In the documents requesting use of the spectrum, Microsoft points out that there are already sub-THz test benches in place for academic and cooperative laboratory research, but this new proposal for experiments will focus exclusively on evaluating the use of multi-hop links to mitigate obstacles present in datacenters and on topologies suitable for structures and layouts typical of large-scale datacenters.

Previous work has examined optical links in open space for similar purposes. However, Microsoft argues that this solution performs poorly in datacenters because of the challenge of accurately pointing optical beams in the presence of vibrations. The company predicts that in sub-THz frequency bands, there will be no alignment problems due to the relatively large and adjustable beam width.

Microsoft’s expectation is that the ability to electronically direct radio frequency beams quickly will also make it possible to develop appropriate control circuits to further mitigate the challenges caused by equipment vibrations.

To achieve the test objectives, the entire experimental research programme will be carried out indoors in Redmond, the city where Microsoft’s headquarters are located in Washington state (USA), and will use the frequency bands 246 GHz-249.5 GHz, 252 GHz-257 GHz, 275.4 GHz-275.5 GHz and 258.5 GHz-260.5 GHz.

Keysight Technologies equipment

Microsoft’s experiments will use equipment from Keysight Technologies. On its website, the company presents its 6G sub-terahertz test environment for R&D that caters for a multitude of frequency bands, bandwidths and waveform types, with flexibility and expandability.
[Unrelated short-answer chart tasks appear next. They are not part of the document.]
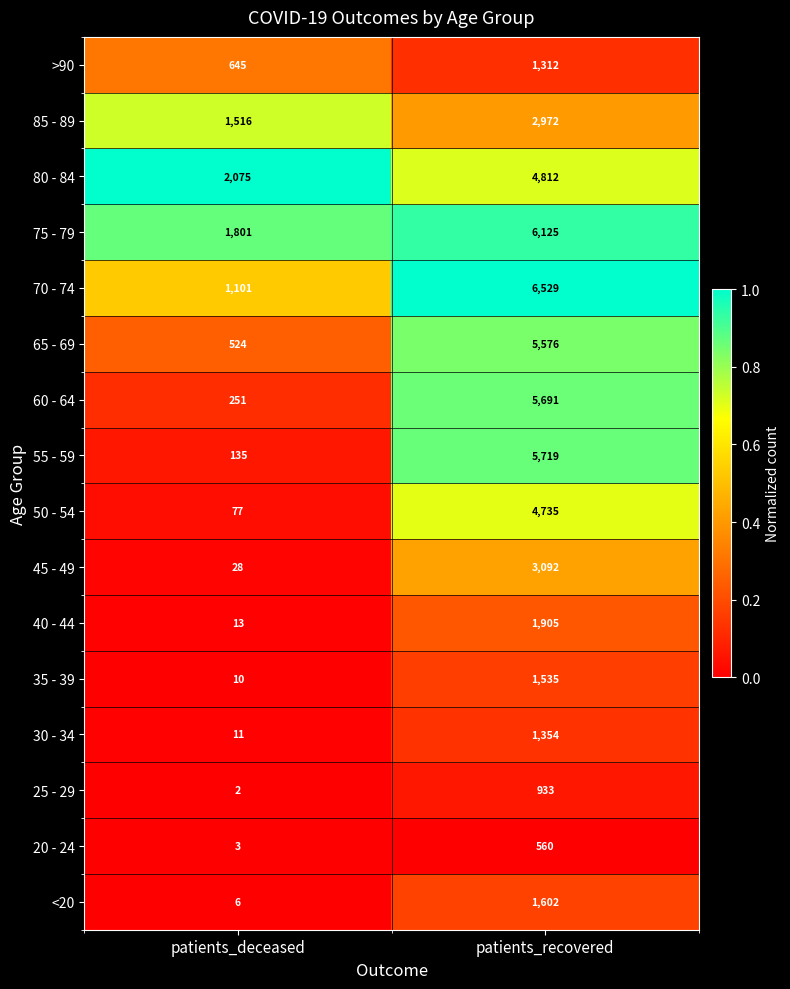

The 80 - 84 series shows 2075 at patients_deceased. True or false?

True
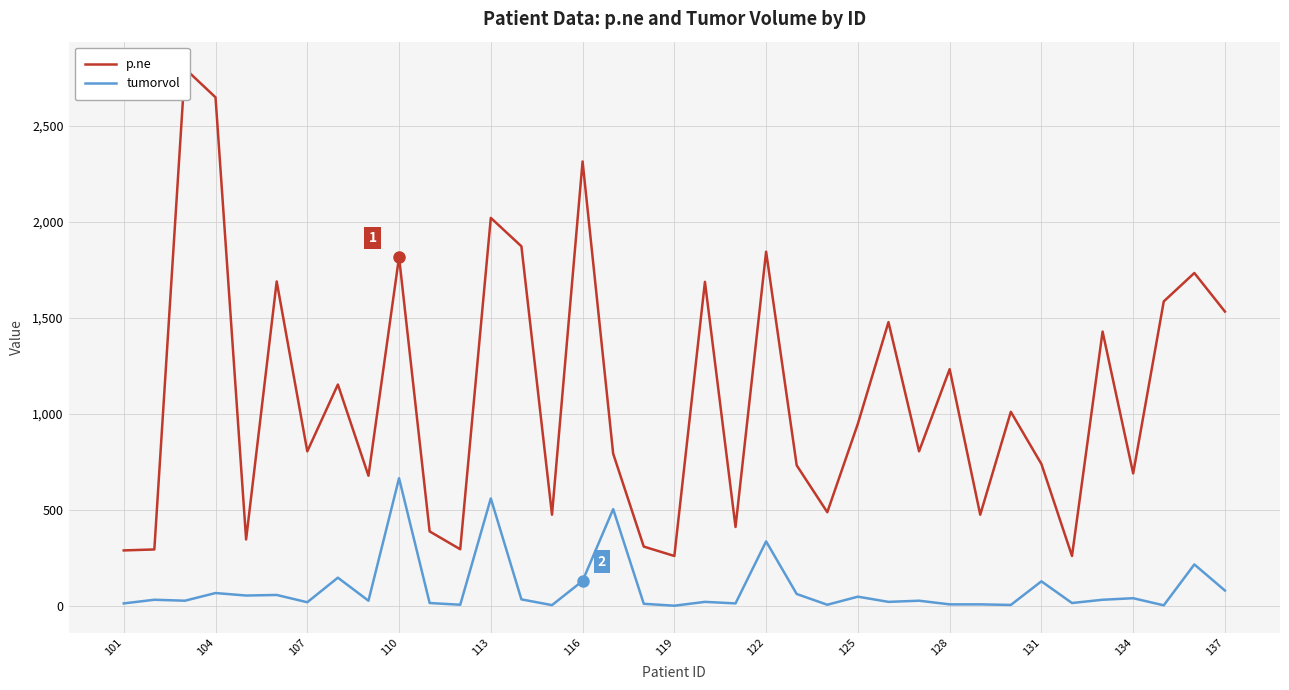

What is the maximum value for tumorvol?

665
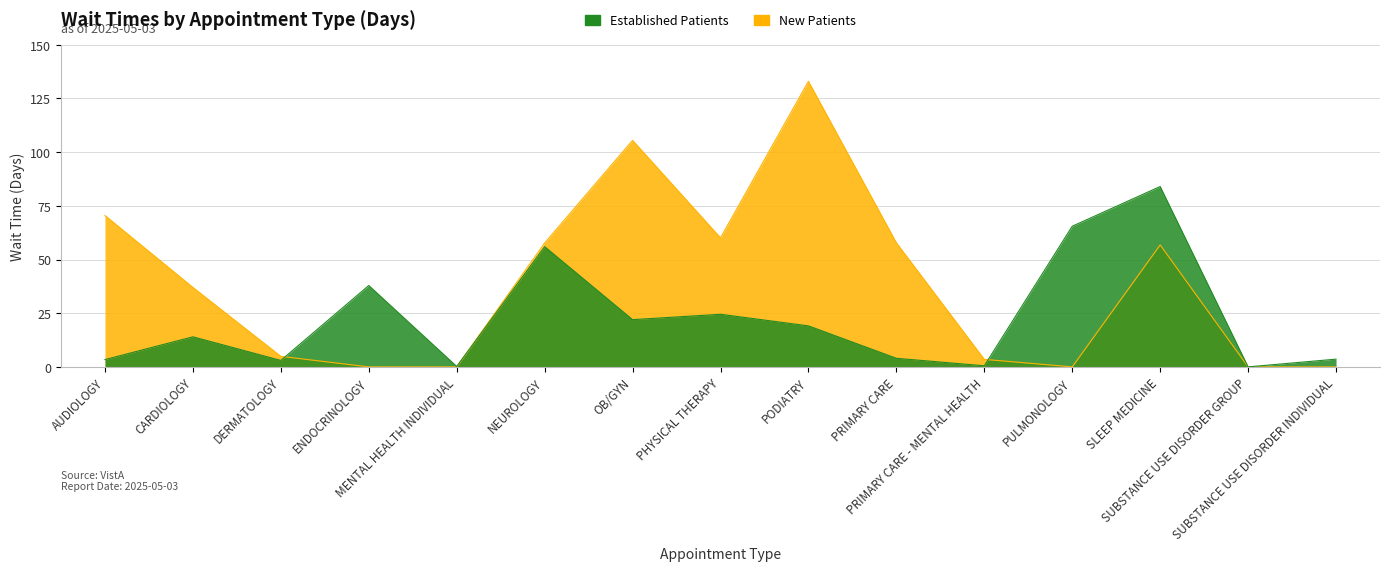

Is the value of EstablishedPatients at AUDIOLOGY greater than the value of NewPatients at CARDIOLOGY?

No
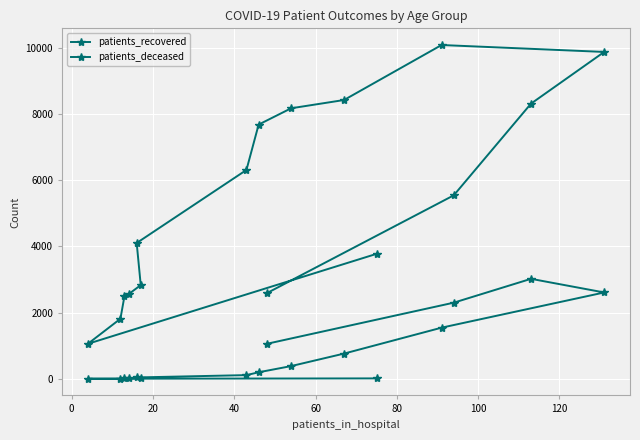

True or false: patients_deceased has more than 2 points higher than both neighbors.

False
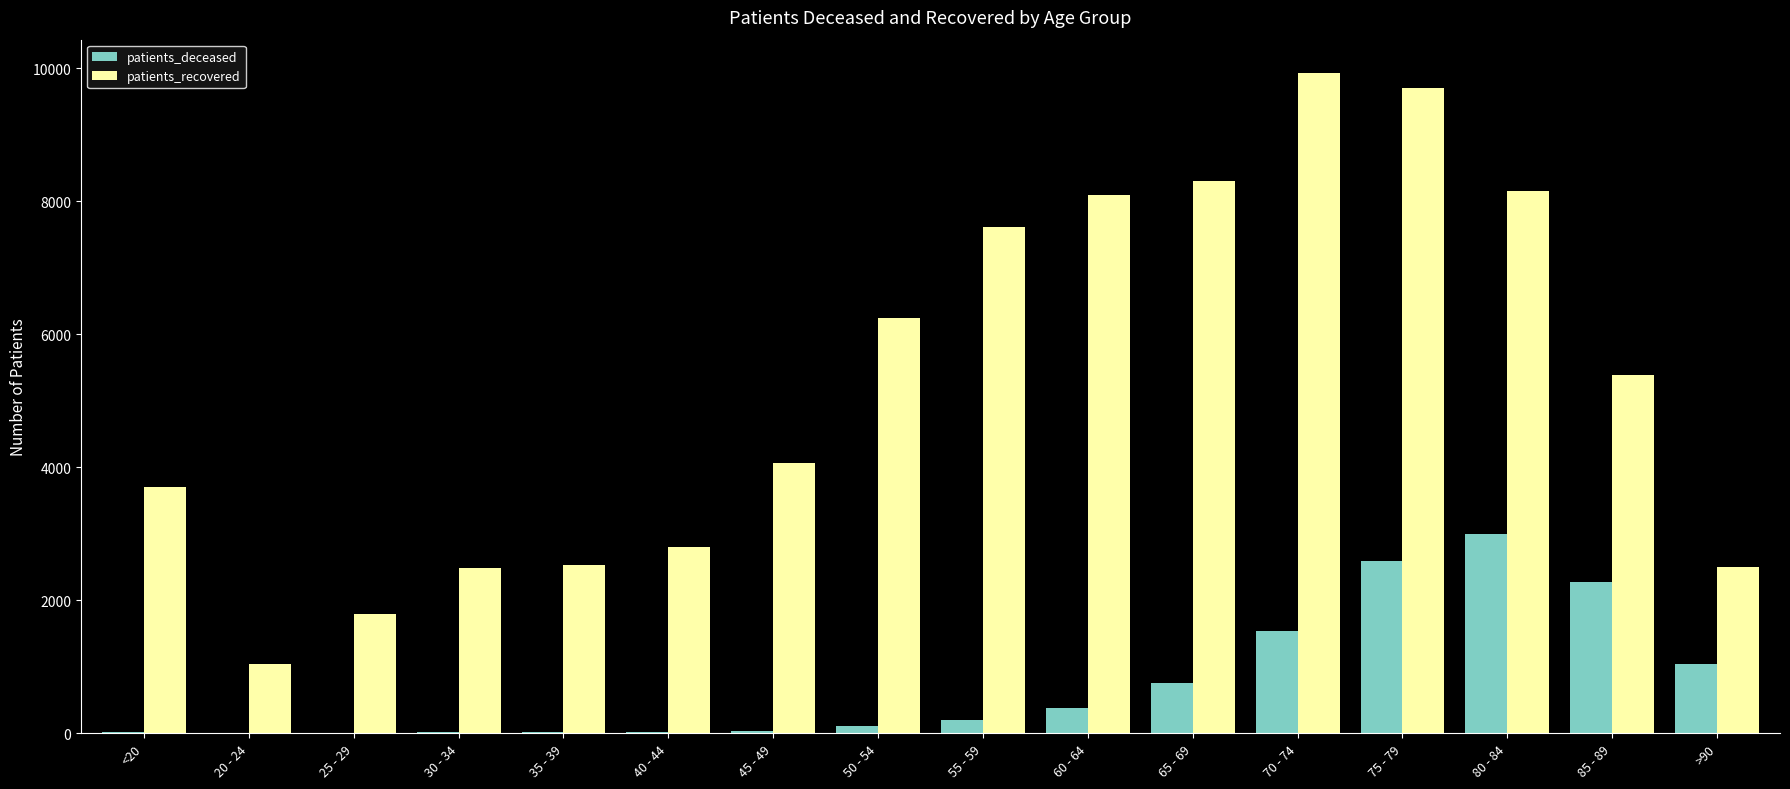

At which label does patients_deceased reach its peak?

80 - 84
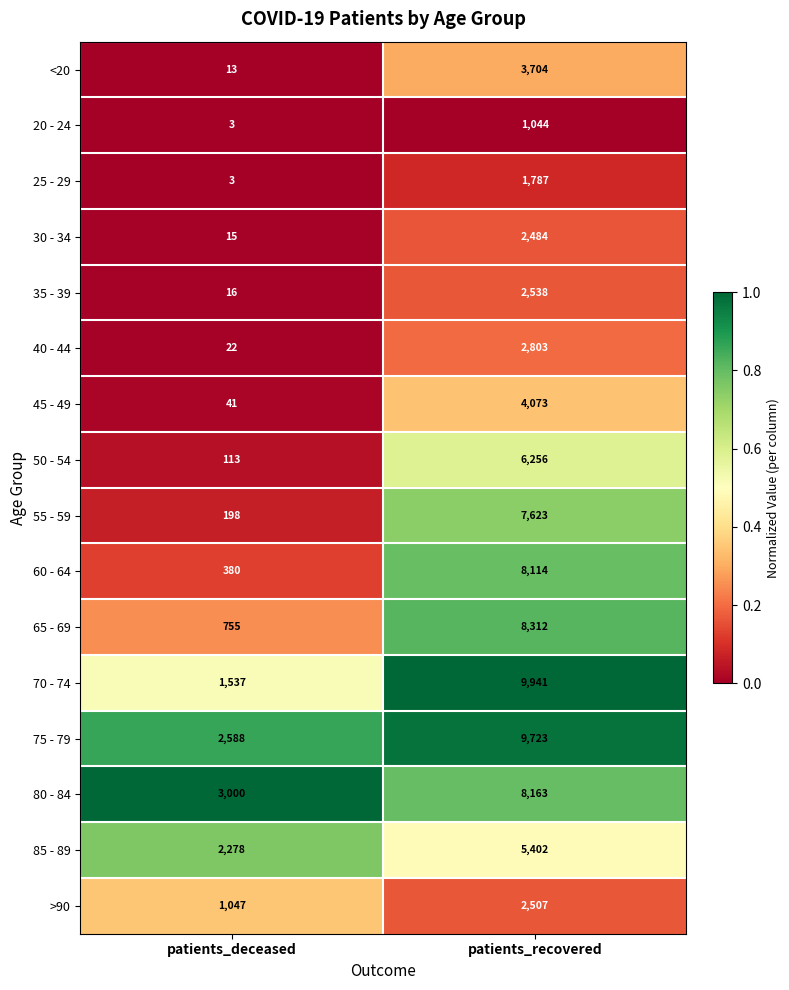

What value does the 75 - 79 series have at patients_deceased, to the nearest 100?

2600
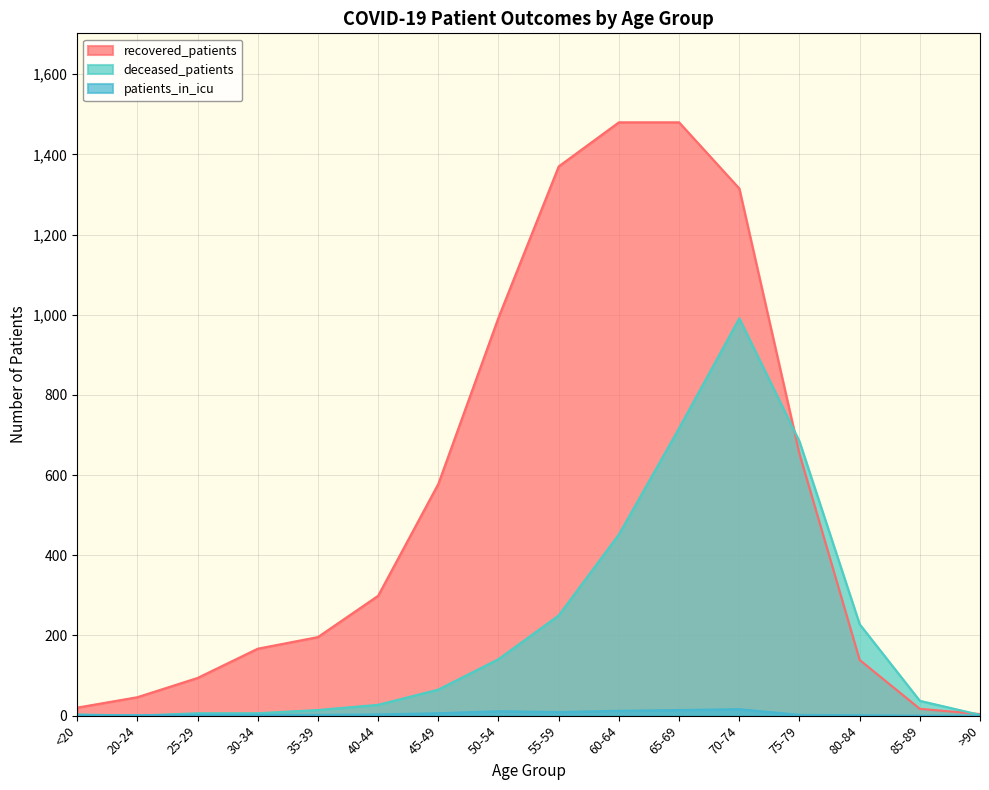

Which series ends up on top after the final intersection of deceased_patients and recovered_patients?

recovered_patients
In April last year, Keysight Technologies, in collaboration with the National Physical Laboratory (NPL) and the University of Surrey, claimed to have established the first 6G connection with speeds of over 100 Gbps at sub-THz frequencies in the UK.

The company pointed out that in order to achieve the data speeds and low latencies required by use cases such as autonomous vehicles and augmented reality, data transfer speeds of 100 Gbps to 1 Tbps will be needed. For these situations, the use of sub-THz frequencies is being researched, but these present challenges of signal integrity and path loss.

The global market for datacenter networks, which involves interconnection elements via switching systems, routing, load balancing and analysis, among other means, for data sharing, is expected to reach US$38.3 billion by 2030.

Own interface

Seeking to reduce its dependence on NVidia hardware for datacenters, Microsoft is also developing its own network interface, according to The Information. The project, which is expected to take more than a year to complete, will help optimise the Microsoft Azure infrastructure used in its datacenters, including for customers who want to take advantage of Artificial Intelligence (AI) solutions.

The first major move towards this initiative was the acquisition of startup Fungible for $190 million in early 2023, a provider of disaggregated and scalable infrastructures to accelerate the performance of datacenter networks and storage with high-efficiency, low-power data processing units (DPUs). According to Microsoft at the time, the Fungible team would join the company’s datacenter infrastructure engineering group and focus on offering DPU solutions, network innovation and advances in hardware systems.

Development work on Microsoft’s new network interface is being led by Pradeep Sindhu, co-founder of Juniper Networks and former CEO of Fungible. By developing its own network chip, Microsoft is looking to solve data traffic problems that arose during the deployment of NVidia AI chips in the company’s datacenters. In general, AI systems in these environments move large volumes of data between servers and require reliable and fast connections.

According to The Information’s sources, Microsoft’s new network chip will be similar to NVidia’s ConnectX-7, available in one-, two- or four-port configurations and up to 400 Gb/s of bandwidth. This isn’t Microsoft’s only recent initiative in the field of datacenter hardware. In November last year, the company presented two customised chips developed in its lab in Redmond, Washington (USA): the Azure Maia 100 AI Accelerator and the Azure Cobalt 100 CPU. They are expected to be deployed in Microsoft’s datacenters to run its Copilot, Azure OpenAI and other services.